**WHAT YOU NEED TO DO**:
Search the listing below for the string "ankle" and show each line that contains it.

**EXTRACTED RECORDS**:
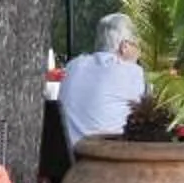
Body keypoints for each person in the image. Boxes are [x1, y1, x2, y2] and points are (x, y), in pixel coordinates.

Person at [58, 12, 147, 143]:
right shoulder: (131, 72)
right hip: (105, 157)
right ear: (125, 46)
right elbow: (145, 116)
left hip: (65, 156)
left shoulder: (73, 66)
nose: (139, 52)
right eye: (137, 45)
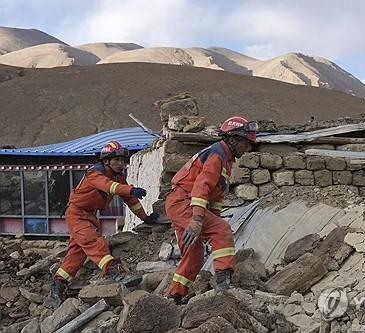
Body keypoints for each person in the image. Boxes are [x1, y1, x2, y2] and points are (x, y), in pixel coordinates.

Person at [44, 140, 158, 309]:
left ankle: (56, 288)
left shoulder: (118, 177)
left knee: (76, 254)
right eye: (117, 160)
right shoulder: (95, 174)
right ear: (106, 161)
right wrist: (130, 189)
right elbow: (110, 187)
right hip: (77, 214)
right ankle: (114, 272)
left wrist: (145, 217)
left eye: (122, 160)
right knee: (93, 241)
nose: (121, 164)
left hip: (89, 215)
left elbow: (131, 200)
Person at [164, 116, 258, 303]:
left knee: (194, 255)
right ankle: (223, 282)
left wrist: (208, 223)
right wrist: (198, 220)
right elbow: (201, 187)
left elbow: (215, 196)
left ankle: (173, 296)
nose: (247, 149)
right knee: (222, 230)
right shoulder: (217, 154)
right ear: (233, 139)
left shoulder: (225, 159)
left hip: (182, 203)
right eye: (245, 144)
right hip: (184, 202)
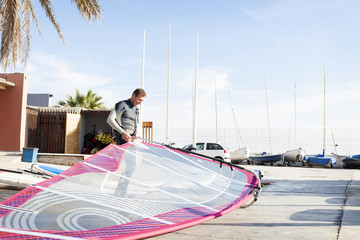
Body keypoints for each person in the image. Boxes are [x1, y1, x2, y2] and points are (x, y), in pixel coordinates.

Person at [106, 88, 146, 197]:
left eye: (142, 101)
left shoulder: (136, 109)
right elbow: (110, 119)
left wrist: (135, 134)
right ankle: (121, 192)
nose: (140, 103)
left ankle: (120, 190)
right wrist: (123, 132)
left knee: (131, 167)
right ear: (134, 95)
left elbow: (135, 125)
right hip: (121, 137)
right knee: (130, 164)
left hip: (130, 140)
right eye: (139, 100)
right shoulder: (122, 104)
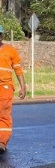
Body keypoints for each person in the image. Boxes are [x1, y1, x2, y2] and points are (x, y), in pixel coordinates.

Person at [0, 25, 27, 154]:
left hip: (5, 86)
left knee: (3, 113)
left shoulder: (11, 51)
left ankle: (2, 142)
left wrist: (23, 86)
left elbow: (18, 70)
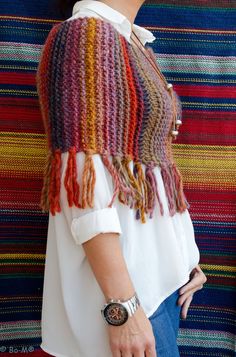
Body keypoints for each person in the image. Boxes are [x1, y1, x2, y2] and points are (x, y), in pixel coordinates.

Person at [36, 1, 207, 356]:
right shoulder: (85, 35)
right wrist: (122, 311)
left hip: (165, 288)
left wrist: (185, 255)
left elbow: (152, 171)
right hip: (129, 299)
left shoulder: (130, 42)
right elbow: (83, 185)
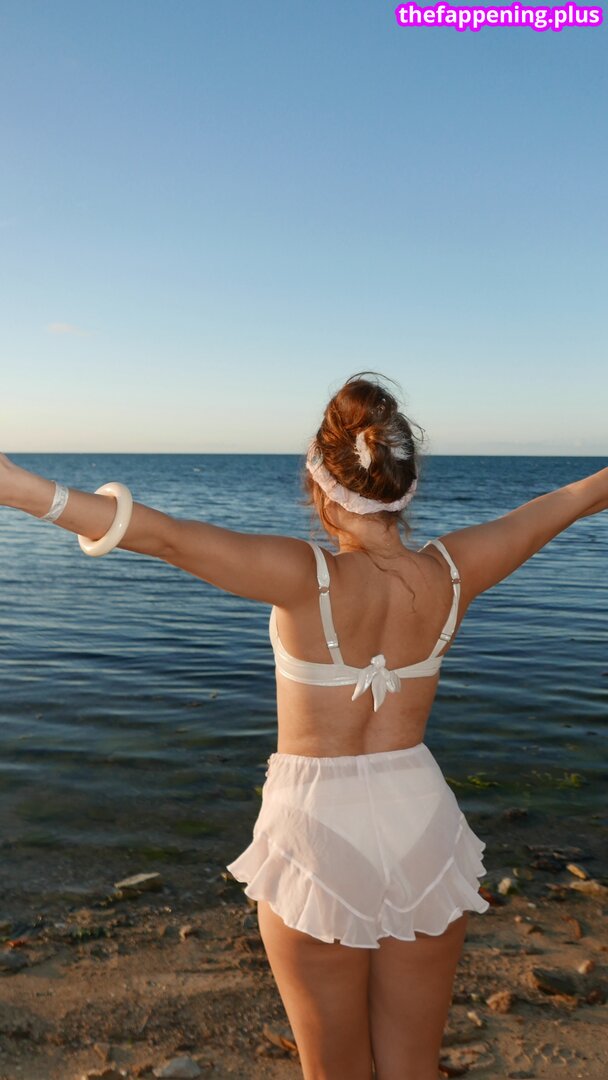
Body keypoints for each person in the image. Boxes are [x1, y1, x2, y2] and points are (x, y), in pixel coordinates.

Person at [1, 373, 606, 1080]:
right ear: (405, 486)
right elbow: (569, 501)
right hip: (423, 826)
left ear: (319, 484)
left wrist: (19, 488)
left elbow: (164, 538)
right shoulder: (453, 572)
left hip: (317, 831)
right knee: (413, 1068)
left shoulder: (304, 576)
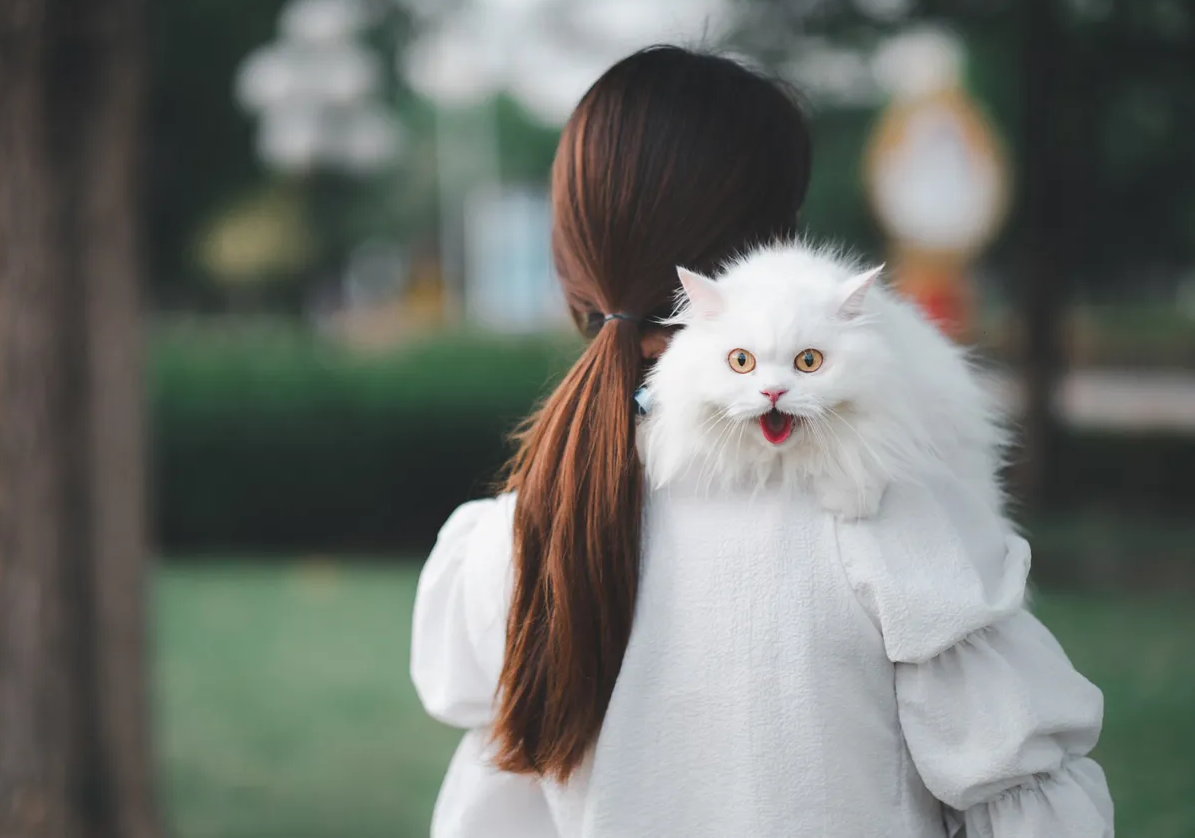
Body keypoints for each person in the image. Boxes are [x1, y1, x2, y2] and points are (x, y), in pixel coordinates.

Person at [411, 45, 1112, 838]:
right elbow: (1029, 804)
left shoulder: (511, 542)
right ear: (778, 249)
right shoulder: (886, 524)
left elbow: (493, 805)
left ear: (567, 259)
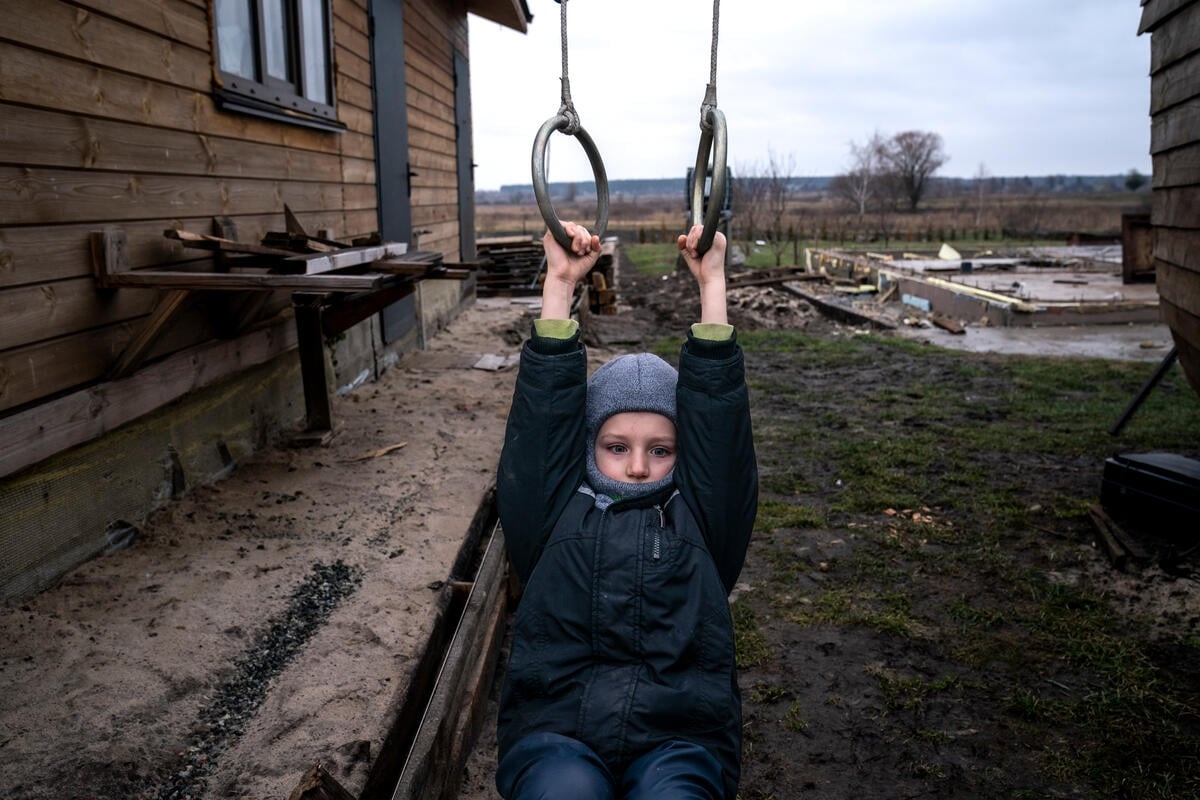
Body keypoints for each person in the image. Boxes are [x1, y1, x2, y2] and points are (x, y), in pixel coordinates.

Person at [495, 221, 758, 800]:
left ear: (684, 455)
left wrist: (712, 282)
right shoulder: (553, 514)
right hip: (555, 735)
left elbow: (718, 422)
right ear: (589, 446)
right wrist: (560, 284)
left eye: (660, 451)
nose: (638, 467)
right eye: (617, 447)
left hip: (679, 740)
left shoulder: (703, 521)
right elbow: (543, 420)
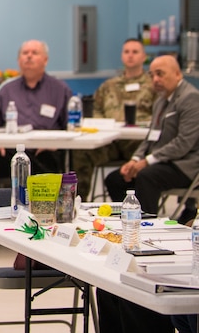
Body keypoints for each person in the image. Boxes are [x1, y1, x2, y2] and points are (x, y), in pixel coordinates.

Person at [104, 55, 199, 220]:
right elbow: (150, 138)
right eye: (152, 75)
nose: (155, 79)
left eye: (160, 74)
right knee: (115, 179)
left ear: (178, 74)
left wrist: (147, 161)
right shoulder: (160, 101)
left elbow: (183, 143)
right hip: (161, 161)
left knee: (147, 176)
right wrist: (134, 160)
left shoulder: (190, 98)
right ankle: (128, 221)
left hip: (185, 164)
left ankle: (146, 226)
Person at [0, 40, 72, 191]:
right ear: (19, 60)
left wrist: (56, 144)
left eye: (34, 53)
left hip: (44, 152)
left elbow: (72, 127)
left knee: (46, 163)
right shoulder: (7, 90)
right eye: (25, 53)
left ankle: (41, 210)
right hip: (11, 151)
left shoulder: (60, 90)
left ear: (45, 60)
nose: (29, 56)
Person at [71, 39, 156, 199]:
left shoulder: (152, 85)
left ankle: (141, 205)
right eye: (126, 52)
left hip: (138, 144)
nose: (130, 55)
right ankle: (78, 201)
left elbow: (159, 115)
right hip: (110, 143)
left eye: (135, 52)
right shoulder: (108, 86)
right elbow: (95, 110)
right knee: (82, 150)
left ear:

**EXERCISE RESPONSE**:
left ankle: (56, 288)
right ankle: (114, 272)
right ankle: (223, 282)
left ankle: (173, 296)
right ankle: (121, 192)
left ankle: (120, 190)
left ankle: (2, 142)
right ankle: (128, 221)
left ankle: (146, 226)
left ankle: (41, 210)
left ankle: (141, 205)
right ankle: (78, 201)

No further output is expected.